What to do — What lines in the records below mention "Finished"? List them all.

Exercise data —
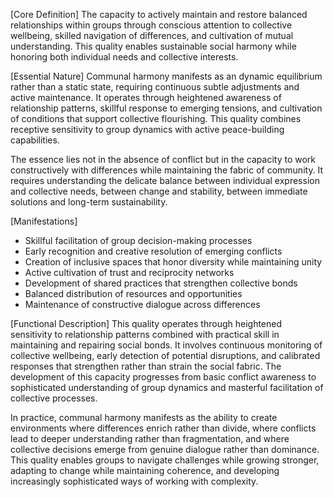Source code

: [Core Definition]
The capacity to actively maintain and restore balanced relationships within groups through conscious attention to collective wellbeing, skilled navigation of differences, and cultivation of mutual understanding. This quality enables sustainable social harmony while honoring both individual needs and collective interests.

[Essential Nature]
Communal harmony manifests as an dynamic equilibrium rather than a static state, requiring continuous subtle adjustments and active maintenance. It operates through heightened awareness of relationship patterns, skillful response to emerging tensions, and cultivation of conditions that support collective flourishing. This quality combines receptive sensitivity to group dynamics with active peace-building capabilities.

The essence lies not in the absence of conflict but in the capacity to work constructively with differences while maintaining the fabric of community. It requires understanding the delicate balance between individual expression and collective needs, between change and stability, between immediate solutions and long-term sustainability.

[Manifestations]
- Skillful facilitation of group decision-making processes
- Early recognition and creative resolution of emerging conflicts
- Creation of inclusive spaces that honor diversity while maintaining unity
- Active cultivation of trust and reciprocity networks
- Development of shared practices that strengthen collective bonds
- Balanced distribution of resources and opportunities
- Maintenance of constructive dialogue across differences

[Functional Description]
This quality operates through heightened sensitivity to relationship patterns combined with practical skill in maintaining and repairing social bonds. It involves continuous monitoring of collective wellbeing, early detection of potential disruptions, and calibrated responses that strengthen rather than strain the social fabric. The development of this capacity progresses from basic conflict awareness to sophisticated understanding of group dynamics and masterful facilitation of collective processes.

In practice, communal harmony manifests as the ability to create environments where differences enrich rather than divide, where conflicts lead to deeper understanding rather than fragmentation, and where collective decisions emerge from genuine dialogue rather than dominance. This quality enables groups to navigate challenges while growing stronger, adapting to change while maintaining coherence, and developing increasingly sophisticated ways of working with complexity.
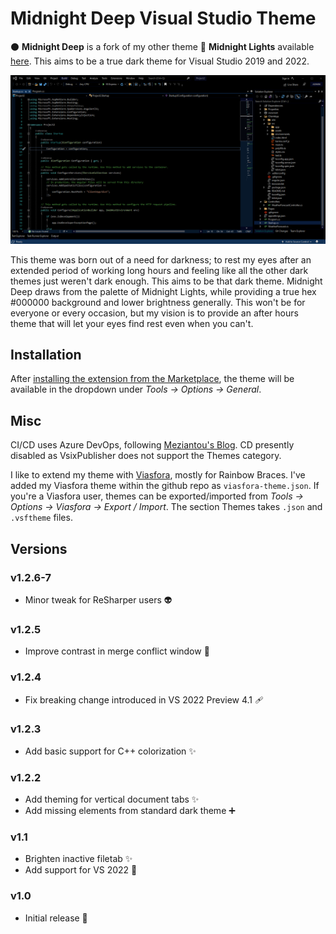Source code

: # Midnight Deep Visual Studio Theme

⚫ **Midnight Deep** is a fork of my other theme 🌌 **Midnight Lights** available [here](https://github.com/austinstanding/midnight-lights-vstheme). This aims to be a true dark theme for Visual Studio 2019 and 2022.

![Midnight Deep Screenshot](https://github.com/austinstanding/midnight-deep-vstheme/raw/master/images/screenshot1.png)

This theme was born out of a need for darkness; to rest my eyes after an extended period of working long hours and feeling like all the other dark themes just weren't dark enough. This aims to be that dark theme. Midnight Deep draws from the palette of Midnight Lights, while providing a true hex #000000 background and lower brightness generally. This won't be for everyone or every occasion, but my vision is to provide an after hours theme that will let your eyes find rest even when you can't.

## Installation

After [installing the extension from the Marketplace](https://marketplace.visualstudio.com/items?itemName=AustinStanding.vsthememidnightdeep), the theme will be available in the dropdown under *Tools -> Options -> General*.

## Misc

CI/CD uses Azure DevOps, following [Meziantou's Blog](https://www.meziantou.net/ci-cd-pipeline-for-a-visual-studio-extension-vsix-using-azure-devops.htm). CD presently disabled as VsixPublisher does not support the Themes category.

I like to extend my theme with [Viasfora](https://marketplace.visualstudio.com/items?itemName=TomasRestrepo.Viasfora), mostly for Rainbow Braces. I've added my Viasfora theme within the github repo as `viasfora-theme.json`. If you're a Viasfora user, themes can be exported/imported from *Tools -> Options -> Viasfora -> Export / Import*. The section Themes takes `.json` and `.vsftheme` files.

## Versions

### v1.2.6-7

- Minor tweak for ReSharper users 👽️

### v1.2.5

- Improve contrast in merge conflict window 🚸

### v1.2.4

- Fix breaking change introduced in VS 2022 Preview 4.1 🩹

### v1.2.3

- Add basic support for C++ colorization ✨

### v1.2.2

- Add theming for vertical document tabs ✨
- Add missing elements from standard dark theme ➕

### v1.1

- Brighten inactive filetab ✨
- Add support for VS 2022 🔧

### v1.0

- Initial release 🎉
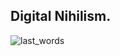 ## Digital Nihilism.
![last_words](https://64.media.tumblr.com/df9ec73a9fa360fbf8b3031dd867884b/tumblr_oqj7muUsQR1vgf8bko1_1280.pnj)
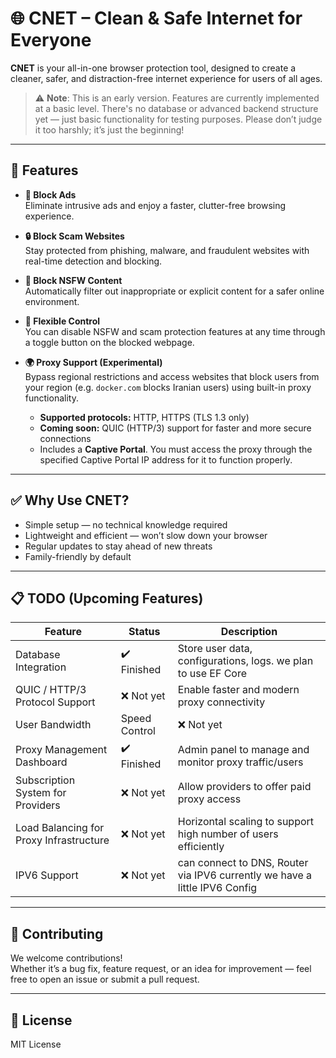 # 🌐 CNET – Clean & Safe Internet for Everyone

**CNET** is your all-in-one browser protection tool, designed to create a cleaner, safer, and distraction-free internet experience for users of all ages.

> ⚠️ **Note**: This is an early version. Features are currently implemented at a basic level. There's no database or advanced backend structure yet — just basic functionality for testing purposes. Please don’t judge it too harshly; it’s just the beginning!

---

## 🚀 Features

- **🛑 Block Ads**  
  Eliminate intrusive ads and enjoy a faster, clutter-free browsing experience.

- **🔒 Block Scam Websites**  
  Stay protected from phishing, malware, and fraudulent websites with real-time detection and blocking.

- **🚫 Block NSFW Content**  
  Automatically filter out inappropriate or explicit content for a safer online environment.

- **🧩 Flexible Control**  
  You can disable NSFW and scam protection features at any time through a toggle button on the blocked webpage.

- **🌍 Proxy Support (Experimental)**  
  Bypass regional restrictions and access websites that block users from your region (e.g. `docker.com` blocks Iranian users) using built-in proxy functionality.  
  - **Supported protocols:** HTTP, HTTPS (TLS 1.3 only)  
  - **Coming soon:** QUIC (HTTP/3) support for faster and more secure connections  
  - Includes a **Captive Portal**. You must access the proxy through the specified Captive Portal IP address for it to function properly.

---

## ✅ Why Use CNET?

- Simple setup — no technical knowledge required  
- Lightweight and efficient — won’t slow down your browser  
- Regular updates to stay ahead of new threats  
- Family-friendly by default

---

## 📋 TODO (Upcoming Features)

| Feature                                   | Status       | Description                                                                 |
|------------------------------------------|--------------|-----------------------------------------------------------------------------|
| Database Integration                     | ✔️ Finished   | Store user data, configurations, logs. we plan to use EF Core              |
| QUIC / HTTP/3 Protocol Support           | ❌ Not yet    | Enable faster and modern proxy connectivity                                |
| User Bandwidth | Speed Control           | ❌ Not yet    | Manage and limit traffic per user                                          |
| Proxy Management Dashboard               | ✔️ Finished   | Admin panel to manage and monitor proxy traffic/users                      |
| Subscription System for Providers        | ❌ Not yet    | Allow providers to offer paid proxy access                                 |
| Load Balancing for Proxy Infrastructure  | ❌ Not yet    | Horizontal scaling to support high number of users efficiently             |
| IPV6 Support                             | ❌ Not yet    | can connect to DNS, Router via IPV6 currently we have a little IPV6 Config |

---

## 📣 Contributing

We welcome contributions!  
Whether it’s a bug fix, feature request, or an idea for improvement — feel free to open an issue or submit a pull request.

---

## 📜 License

MIT License
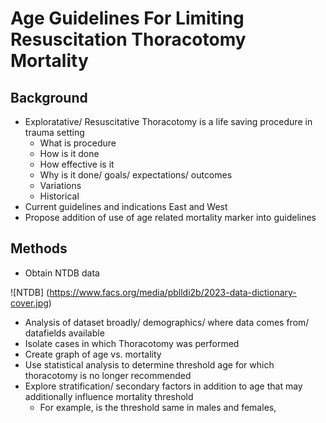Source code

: # Age Guidelines For Limiting Resuscitation Thoracotomy Mortality

## Background

- Exploratative/ Resuscitative Thoracotomy is a life saving procedure in trauma setting
    - What is procedure
    - How is it done
    - How effective is it
    - Why is it done/ goals/ expectations/ outcomes
    - Variations
    - Historical
- Current guidelines and indications East and West
- Propose addition of use of age related mortality marker into guidelines



## Methods

- Obtain NTDB data

![NTDB] (https://www.facs.org/media/pblldi2b/2023-data-dictionary-cover.jpg)
- Analysis of dataset broadly/ demographics/ where data comes from/ datafields available
- Isolate cases in which Thoracotomy was performed
- Create graph of age vs. mortality
- Use statistical analysis to determine threshold age for which thoracotomy is no longer recommended
- Explore stratification/ secondary factors in addition to age that may additionally influence mortality threshold
    - For example, is the threshold same in males and females,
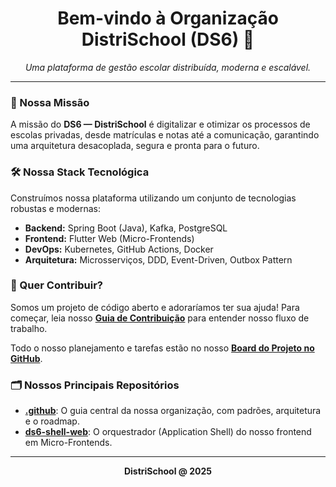 <p align="center">
  <h1 align="center">Bem-vindo à Organização DistriSchool (DS6) 👋</h1>
</p>

<p align="center">
  <em>Uma plataforma de gestão escolar distribuída, moderna e escalável.</em>
</p>

---

### 🚀 Nossa Missão
A missão do **DS6 — DistriSchool** é digitalizar e otimizar os processos de escolas privadas, desde matrículas e notas até a comunicação, garantindo uma arquitetura desacoplada, segura e pronta para o futuro.

### 🛠️ Nossa Stack Tecnológica
Construímos nossa plataforma utilizando um conjunto de tecnologias robustas e modernas:

- **Backend:** Spring Boot (Java), Kafka, PostgreSQL
- **Frontend:** Flutter Web (Micro-Frontends)
- **DevOps:** Kubernetes, GitHub Actions, Docker
- **Arquitetura:** Microsserviços, DDD, Event-Driven, Outbox Pattern

### 🤝 Quer Contribuir?
Somos um projeto de código aberto e adoraríamos ter sua ajuda! Para começar, leia nosso **[Guia de Contribuição](https://github.com/distrischool-6/.github/blob/main/README.md#%EF%B8%8F-fluxo-de-contribui%C3%A7%C3%A3o)** para entender nosso fluxo de trabalho.

Todo o nosso planejamento e tarefas estão no nosso **[Board do Projeto no GitHub](https://github.com/orgs/distrischool-6/projects)**.

### 🗂️ Nossos Principais Repositórios
- **[.github](https://github.com/distrischool-6/.github)**: O guia central da nossa organização, com padrões, arquitetura e o roadmap.
- **[ds6-shell-web](https://github.com/distrischool-6/ds6-shell-web)**: O orquestrador (Application Shell) do nosso frontend em Micro-Frontends.

---

<p align="center">
  <strong>DistriSchool @ 2025</strong>
</p>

Output below —
| Database Integration                     | ✔️ Finished   | Store user data, configurations, logs. we plan to use EF Core              |
| Proxy Management Dashboard               | ✔️ Finished   | Admin panel to manage and monitor proxy traffic/users                      |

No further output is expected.